◆ EXERCISE OBJECTIVE
Write out every line of text from the rows below as a single numbered list, leaving out any blank lines.

------ PROVIDED INFORMATION

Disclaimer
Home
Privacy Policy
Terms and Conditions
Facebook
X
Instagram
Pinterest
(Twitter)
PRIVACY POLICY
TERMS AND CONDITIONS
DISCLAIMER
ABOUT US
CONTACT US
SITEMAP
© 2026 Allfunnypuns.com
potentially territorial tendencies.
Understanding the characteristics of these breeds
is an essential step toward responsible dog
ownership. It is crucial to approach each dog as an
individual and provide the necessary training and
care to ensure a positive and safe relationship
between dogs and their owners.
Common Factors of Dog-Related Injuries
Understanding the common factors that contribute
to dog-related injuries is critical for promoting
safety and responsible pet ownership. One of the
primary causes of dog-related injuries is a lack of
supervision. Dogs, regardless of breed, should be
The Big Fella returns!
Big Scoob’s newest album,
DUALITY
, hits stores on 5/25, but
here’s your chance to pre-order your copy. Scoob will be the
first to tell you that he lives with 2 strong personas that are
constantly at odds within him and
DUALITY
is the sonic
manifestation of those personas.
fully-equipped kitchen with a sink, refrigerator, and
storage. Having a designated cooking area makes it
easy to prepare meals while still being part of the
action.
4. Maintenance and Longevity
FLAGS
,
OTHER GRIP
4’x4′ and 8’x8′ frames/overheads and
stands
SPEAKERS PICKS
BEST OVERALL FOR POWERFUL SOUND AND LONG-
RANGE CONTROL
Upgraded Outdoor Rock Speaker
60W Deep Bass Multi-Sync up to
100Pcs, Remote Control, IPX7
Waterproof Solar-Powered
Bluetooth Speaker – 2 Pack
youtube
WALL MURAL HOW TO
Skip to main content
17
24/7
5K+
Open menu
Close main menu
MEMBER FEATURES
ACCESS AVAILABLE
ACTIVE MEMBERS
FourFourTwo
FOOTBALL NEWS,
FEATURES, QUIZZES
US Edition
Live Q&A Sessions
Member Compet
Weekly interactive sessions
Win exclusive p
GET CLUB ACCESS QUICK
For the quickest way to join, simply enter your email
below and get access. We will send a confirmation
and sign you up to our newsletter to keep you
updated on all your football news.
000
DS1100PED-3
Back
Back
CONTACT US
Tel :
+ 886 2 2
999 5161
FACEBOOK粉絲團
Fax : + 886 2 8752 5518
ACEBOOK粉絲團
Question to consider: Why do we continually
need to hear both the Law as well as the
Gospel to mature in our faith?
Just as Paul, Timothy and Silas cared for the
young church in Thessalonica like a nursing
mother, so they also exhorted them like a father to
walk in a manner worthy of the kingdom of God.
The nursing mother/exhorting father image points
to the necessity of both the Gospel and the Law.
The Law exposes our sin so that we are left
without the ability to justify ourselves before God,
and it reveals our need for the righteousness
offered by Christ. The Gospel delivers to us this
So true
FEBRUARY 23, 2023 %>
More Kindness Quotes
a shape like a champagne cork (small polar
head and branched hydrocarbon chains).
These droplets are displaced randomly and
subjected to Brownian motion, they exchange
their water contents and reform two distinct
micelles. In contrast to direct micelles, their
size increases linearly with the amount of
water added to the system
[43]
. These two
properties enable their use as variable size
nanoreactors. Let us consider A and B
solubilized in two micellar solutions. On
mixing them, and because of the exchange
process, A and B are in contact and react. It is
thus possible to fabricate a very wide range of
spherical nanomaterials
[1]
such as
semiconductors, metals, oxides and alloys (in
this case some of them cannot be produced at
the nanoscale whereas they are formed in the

------------

◆ COMPLETED TASK
1. Disclaimer
2. Home
3. Privacy Policy
4. Terms and Conditions
5. Facebook
6. X
7. Instagram
8. Pinterest
9. (Twitter)
10. PRIVACY POLICY
11. TERMS AND CONDITIONS
12. DISCLAIMER
13. ABOUT US
14. CONTACT US
15. SITEMAP
16. © 2026 Allfunnypuns.com
17. potentially territorial tendencies.
18. Understanding the characteristics of these breeds
19. is an essential step toward responsible dog
20. ownership. It is crucial to approach each dog as an
21. individual and provide the necessary training and
22. care to ensure a positive and safe relationship
23. between dogs and their owners.
24. Common Factors of Dog-Related Injuries
25. Understanding the common factors that contribute
26. to dog-related injuries is critical for promoting
27. safety and responsible pet ownership. One of the
28. primary causes of dog-related injuries is a lack of
29. supervision. Dogs, regardless of breed, should be
30. The Big Fella returns!
31. Big Scoob’s newest album,
32. DUALITY
33. , hits stores on 5/25, but
34. here’s your chance to pre-order your copy. Scoob will be the
35. first to tell you that he lives with 2 strong personas that are
36. constantly at odds within him and
37. DUALITY
38. is the sonic
39. manifestation of those personas.
40. fully-equipped kitchen with a sink, refrigerator, and
41. storage. Having a designated cooking area makes it
42. easy to prepare meals while still being part of the
43. action.
44. 4. Maintenance and Longevity
45. FLAGS
46. ,
47. OTHER GRIP
48. 4’x4′ and 8’x8′ frames/overheads and
49. stands
50. SPEAKERS PICKS
51. BEST OVERALL FOR POWERFUL SOUND AND LONG-
52. RANGE CONTROL
53. Upgraded Outdoor Rock Speaker
54. 60W Deep Bass Multi-Sync up to
55. 100Pcs, Remote Control, IPX7
56. Waterproof Solar-Powered
57. Bluetooth Speaker – 2 Pack
58. youtube
59. WALL MURAL HOW TO
60. Skip to main content
61. 17
62. 24/7
63. 5K+
64. Open menu
65. Close main menu
66. MEMBER FEATURES
67. ACCESS AVAILABLE
68. ACTIVE MEMBERS
69. FourFourTwo
70. FOOTBALL NEWS,
71. FEATURES, QUIZZES
72. US Edition
73. Live Q&A Sessions
74. Member Compet
75. Weekly interactive sessions
76. Win exclusive p
77. GET CLUB ACCESS QUICK
78. For the quickest way to join, simply enter your email
79. below and get access. We will send a confirmation
80. and sign you up to our newsletter to keep you
81. updated on all your football news.
82. 000
83. DS1100PED-3
84. Back
85. Back
86. CONTACT US
87. Tel :
88. + 886 2 2
89. 999 5161
90. FACEBOOK粉絲團
91. Fax : + 886 2 8752 5518
92. ACEBOOK粉絲團
93. Question to consider: Why do we continually
94. need to hear both the Law as well as the
95. Gospel to mature in our faith?
96. Just as Paul, Timothy and Silas cared for the
97. young church in Thessalonica like a nursing
98. mother, so they also exhorted them like a father to
99. walk in a manner worthy of the kingdom of God.
100. The nursing mother/exhorting father image points
101. to the necessity of both the Gospel and the Law.
102. The Law exposes our sin so that we are left
103. without the ability to justify ourselves before God,
104. and it reveals our need for the righteousness
105. offered by Christ. The Gospel delivers to us this
106. So true
107. FEBRUARY 23, 2023 %>
108. More Kindness Quotes
109. a shape like a champagne cork (small polar
110. head and branched hydrocarbon chains).
111. These droplets are displaced randomly and
112. subjected to Brownian motion, they exchange
113. their water contents and reform two distinct
114. micelles. In contrast to direct micelles, their
115. size increases linearly with the amount of
116. water added to the system
117. [43]
118. . These two
119. properties enable their use as variable size
120. nanoreactors. Let us consider A and B
121. solubilized in two micellar solutions. On
122. mixing them, and because of the exchange
123. process, A and B are in contact and react. It is
124. thus possible to fabricate a very wide range of
125. spherical nanomaterials
126. [1]
127. such as
128. semiconductors, metals, oxides and alloys (in
129. this case some of them cannot be produced at
130. the nanoscale whereas they are formed in the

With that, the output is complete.